Warner Bros. ve DC Studios’un ortak yapımı olan filmde, Kara Zor-El’in güneşli ve neşeli tarafı bir kenara bırakılıyor. Nogueira’nın ilham kaynağı, Tom King ve Bilquis Evely’nin kaleme aldığı Supergirl: Woman of Tomorrow çizgi romanı oldu. Bu hikâyede karakter, gezegeninin yok oluşuna şahit olan ve bunun yükünü taşımak zorunda kalan daha sert, daha kırılgan bir yapıya sahipti. Aynı ruh halinin filme de yansıtılacağı ifade ediliyor.

DC Studios’un başındaki James Gunn ve Peter Safran, projeyi DCEU’nun yeniden inşasında önemli bir adım olarak görüyor. Gunn, Milly Alcock’un Supergirl rolü için seçilmesini “kariyerinin en iyi oyuncu seçimlerinden biri” olarak nitelendirdi. Alcock’un kısa da olsa Superman filminde görünen performansı, hayranlar arasında büyük heyecan yaratmış durumda.

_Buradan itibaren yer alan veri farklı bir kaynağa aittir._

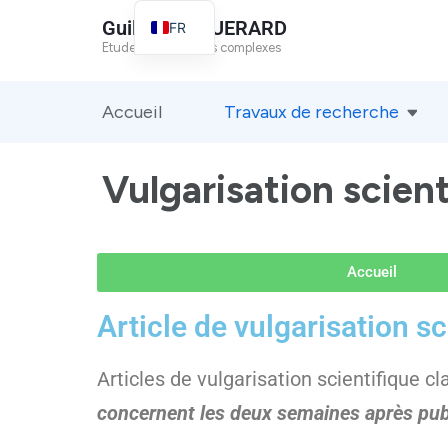
Guillaume GUERARD
FR
Etude des systèmes complexes
EN
Accueil
Travaux de recherche
Vulgarisation scient
Accueil
Article de vulgarisation sc
Articles de vulgarisation scientifique c
concernent les deux semaines après publ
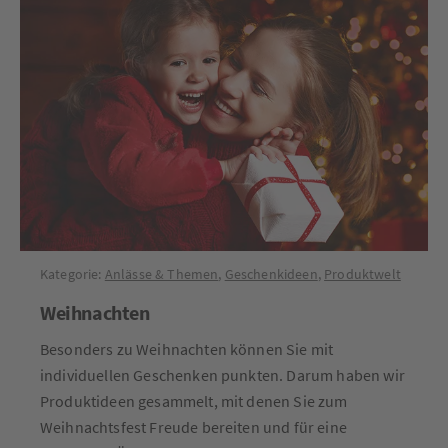
Kategorie:
Anlässe & Themen
,
Geschenkideen
,
Produktwelt
Weihnachten
Besonders zu Weihnachten können Sie mit
individuellen Geschenken punkten. Darum haben wir
Produktideen gesammelt, mit denen Sie zum
Weihnachtsfest Freude bereiten und für eine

Filmde Supergirl’ün yolculuğu sıradan bir kahramanlık hikâyesi olmaktan çıkıyor. Karakter, 21. yaş gününü kutlamak için Krypto ile galaksiye açılıyor ancak bu yolculuk, Ruthye adında genç bir kadınla tanışmasıyla birlikte kanlı bir intikam arayışına dönüşüyor. Bu süreçte Jason Momoa’nın canlandıracağı Lobo ve Krem of the Yellow Hills gibi zorlu düşmanlarla karşılaşacak.
Craig Gillespie’nin yönettiği filmde Milly Alcock’un yanı sıra Eve Ridley, Matthias Schoenaerts, David Krumholtz ve Emily Beecham da rol alıyor. DC Studios, Supergirl’ün hem “Superman Saga” içinde hem de kendi yolculuğunda merkezde olacağını vurguluyor. Tüm bu detaylar, izleyicilerin 26 Haziran 2026’da vizyona girecek filmde daha önce görülmemiş bir Supergirl hikâyesiyle karşılaşacaklarını gösteriyor.